Checking for “model bias”

First let’s set all of the assumptions to align with those of traditional SWR research. That means no fee, no reduced expectation of returns, 60% equities, 0% cash, and a starting yield that is the same as the historic average (5.5%). This will help us tease out any potential “model bias” (positive or negative).

Traditional SWR research gives a probability of success in the mid- to high-90s for the above assumptions. The Low Yield model, with traditional assumptions, gives a probability of success of 93–96%. That matches up with previous research so it doesn’t appear to have any intrinsic bias up or down.

One by one

Now, let’s set everything back to the defaults for Blanchett et al. and vary things one at a time, to see how they affect the probability of success.

(Note: don’t get too carried away with the precision below. This is based on a Monte Carlo analysis of 1,000 iterations and the numbers will vary by 2–4% in a given run.)

Our base is a 60% equity portfolio, 1% fees, 8% cash, -2% reduced equity expectations, and 2.5% bond yields. That gives a 62% probability of success.

If we get rid of the cash and keep all of our fixed income assets in bonds, the probability of success goes up to 63%.

If we get rid of all fees, the probability of success goes up to 74%.

If we set the bond yields to their historic norms, the probability of success goes up to 75%.

If we don’t reduce equity expectations, the probability of success goes up to 75%.

61%  PoS: 1% fees; 2.5% yield; 20% cash; reduced equity
+2% PoS: get rid of cash drag
+12% PoS: reduce fees from 1% to 0%
+13% PoS: bond yields revert back to 5.5%
+13% PoS: equity expectations revert back to 10%+

Already we can see that low yields have probably been unfairly targeted as the only villain here. The cash drag is fairly minimal but the other three seem to contribute equally to the lowered success rates.

A boglehead portfolio

Let’s change things to be a bit more reflective of the average boglehead. We’ll get rid of the cash. We’ll also reduce the fees substantially and set them 0.054%, which is what a 60/40 portfolio of VTSAX and VBTLX would be. There are some small fees due to bid/ask spreads but also there are earnings from security lending. The true costs of the Vanguard funds can be determined by looking at how much they trail their index. In general, this difference is less than their ER, so we can feel confident we’re not subject to any hidden costs.

Even in a low yield world with reduced equity returns, the probability of success is 76%.

The authors’ fee assumption isn’t totally crazy.

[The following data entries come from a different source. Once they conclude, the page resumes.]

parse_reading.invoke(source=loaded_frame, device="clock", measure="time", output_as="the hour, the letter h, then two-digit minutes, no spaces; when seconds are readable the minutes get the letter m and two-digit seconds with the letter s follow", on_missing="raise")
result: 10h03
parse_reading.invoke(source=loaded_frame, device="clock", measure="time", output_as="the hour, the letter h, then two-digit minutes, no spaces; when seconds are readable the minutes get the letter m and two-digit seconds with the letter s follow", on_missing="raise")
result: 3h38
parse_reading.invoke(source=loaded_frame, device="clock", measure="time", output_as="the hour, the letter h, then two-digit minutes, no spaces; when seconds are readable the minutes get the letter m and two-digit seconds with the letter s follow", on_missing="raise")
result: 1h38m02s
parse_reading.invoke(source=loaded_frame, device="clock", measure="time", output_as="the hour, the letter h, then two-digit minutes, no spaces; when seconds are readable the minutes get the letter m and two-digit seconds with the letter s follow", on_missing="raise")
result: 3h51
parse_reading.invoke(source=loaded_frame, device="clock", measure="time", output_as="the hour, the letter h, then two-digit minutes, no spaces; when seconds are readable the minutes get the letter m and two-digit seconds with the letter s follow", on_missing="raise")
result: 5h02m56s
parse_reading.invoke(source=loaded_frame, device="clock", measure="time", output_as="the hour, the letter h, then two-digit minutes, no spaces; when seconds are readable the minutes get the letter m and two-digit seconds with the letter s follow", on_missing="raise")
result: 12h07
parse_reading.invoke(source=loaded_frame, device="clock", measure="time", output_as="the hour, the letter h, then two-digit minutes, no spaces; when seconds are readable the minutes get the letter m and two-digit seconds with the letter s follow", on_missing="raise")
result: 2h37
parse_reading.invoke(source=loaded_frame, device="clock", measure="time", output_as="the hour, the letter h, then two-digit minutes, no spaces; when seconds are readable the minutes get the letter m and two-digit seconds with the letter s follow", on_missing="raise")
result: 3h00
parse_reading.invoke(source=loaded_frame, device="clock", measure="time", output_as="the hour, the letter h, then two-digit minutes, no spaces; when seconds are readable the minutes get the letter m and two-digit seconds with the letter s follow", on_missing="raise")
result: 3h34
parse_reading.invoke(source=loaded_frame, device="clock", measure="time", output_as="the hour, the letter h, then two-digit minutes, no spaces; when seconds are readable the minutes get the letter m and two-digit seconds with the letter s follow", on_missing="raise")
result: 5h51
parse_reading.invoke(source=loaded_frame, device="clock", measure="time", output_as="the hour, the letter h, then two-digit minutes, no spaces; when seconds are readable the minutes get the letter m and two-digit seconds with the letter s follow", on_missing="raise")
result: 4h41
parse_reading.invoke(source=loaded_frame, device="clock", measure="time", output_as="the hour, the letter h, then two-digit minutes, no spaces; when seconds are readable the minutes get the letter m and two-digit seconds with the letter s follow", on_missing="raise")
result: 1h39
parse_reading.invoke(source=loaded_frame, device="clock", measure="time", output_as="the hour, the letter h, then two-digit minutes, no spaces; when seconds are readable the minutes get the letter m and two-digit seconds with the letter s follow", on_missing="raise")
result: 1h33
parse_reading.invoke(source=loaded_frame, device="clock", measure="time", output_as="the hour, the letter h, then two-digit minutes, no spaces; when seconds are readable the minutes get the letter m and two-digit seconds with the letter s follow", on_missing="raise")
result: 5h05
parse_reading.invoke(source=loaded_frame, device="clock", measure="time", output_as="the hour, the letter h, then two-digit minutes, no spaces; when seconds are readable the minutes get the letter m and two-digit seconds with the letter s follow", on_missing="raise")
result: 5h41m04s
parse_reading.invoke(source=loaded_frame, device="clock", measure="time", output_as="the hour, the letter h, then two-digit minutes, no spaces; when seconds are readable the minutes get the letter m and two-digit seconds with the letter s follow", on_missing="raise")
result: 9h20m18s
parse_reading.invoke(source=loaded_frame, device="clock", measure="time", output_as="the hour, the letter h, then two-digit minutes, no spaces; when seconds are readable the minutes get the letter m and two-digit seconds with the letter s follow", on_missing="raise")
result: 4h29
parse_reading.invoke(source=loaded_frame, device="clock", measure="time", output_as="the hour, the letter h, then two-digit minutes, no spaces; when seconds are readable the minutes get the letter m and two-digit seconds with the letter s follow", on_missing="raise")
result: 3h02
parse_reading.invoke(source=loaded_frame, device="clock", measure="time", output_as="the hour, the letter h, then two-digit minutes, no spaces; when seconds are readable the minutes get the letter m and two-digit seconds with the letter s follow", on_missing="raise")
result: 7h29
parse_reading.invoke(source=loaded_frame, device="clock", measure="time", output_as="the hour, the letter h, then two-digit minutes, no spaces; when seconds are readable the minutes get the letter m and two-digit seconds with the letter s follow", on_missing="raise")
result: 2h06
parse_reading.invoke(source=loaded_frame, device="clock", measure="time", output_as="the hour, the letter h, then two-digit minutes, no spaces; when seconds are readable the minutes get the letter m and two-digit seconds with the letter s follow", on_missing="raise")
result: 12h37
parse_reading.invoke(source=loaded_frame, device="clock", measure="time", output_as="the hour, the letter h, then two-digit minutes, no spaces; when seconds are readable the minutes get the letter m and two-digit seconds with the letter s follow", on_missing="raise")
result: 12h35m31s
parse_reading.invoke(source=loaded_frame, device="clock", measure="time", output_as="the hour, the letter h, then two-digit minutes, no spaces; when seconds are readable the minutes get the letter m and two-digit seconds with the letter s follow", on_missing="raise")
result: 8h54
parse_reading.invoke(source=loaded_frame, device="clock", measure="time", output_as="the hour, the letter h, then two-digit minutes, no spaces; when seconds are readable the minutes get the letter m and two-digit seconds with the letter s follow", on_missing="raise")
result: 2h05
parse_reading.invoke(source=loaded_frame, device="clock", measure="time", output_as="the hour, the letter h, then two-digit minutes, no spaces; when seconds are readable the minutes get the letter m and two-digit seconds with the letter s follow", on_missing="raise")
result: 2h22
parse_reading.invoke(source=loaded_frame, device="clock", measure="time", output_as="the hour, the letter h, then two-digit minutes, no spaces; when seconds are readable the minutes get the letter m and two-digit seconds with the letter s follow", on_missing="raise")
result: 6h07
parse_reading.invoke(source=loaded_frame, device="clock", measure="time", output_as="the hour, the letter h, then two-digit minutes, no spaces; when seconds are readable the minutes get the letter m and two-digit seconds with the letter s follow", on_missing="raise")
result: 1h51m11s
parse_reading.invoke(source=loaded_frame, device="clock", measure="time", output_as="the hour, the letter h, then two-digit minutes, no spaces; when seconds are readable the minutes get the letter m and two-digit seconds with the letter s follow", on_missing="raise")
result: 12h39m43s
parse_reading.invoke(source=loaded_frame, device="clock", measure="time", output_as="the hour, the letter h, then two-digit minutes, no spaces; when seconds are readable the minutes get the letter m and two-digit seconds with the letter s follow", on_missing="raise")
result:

You don’t have to look hard to find people spending 1% or more on advisors and other investing costs. Here’s an example of a recent thread from of someone who paying even more than Blanchett et al. assumed:

Still, let’s see how things look for someone who has bought into John Bogle’s “cost matters” hypothesis and only has very low cost index funds: 76%. If you think those costs are artificially low, I’ll use the actual dollar-weighted costs of my portfolio: 0.19%. That gives a probability of success of 74%.

This is a far cry from the 95% success rates we’ve seen from traditional SWR research, so it does appear there is a fair amount of truth in concerns about current yields and equity returns. But I’d also argue that things haven’t changed so much that there is a clear case for throwing away the 4% number as a planning guide if you were using it before.

It seems that the biggest lesson is that in a low yield (and low return) world costs matter even more.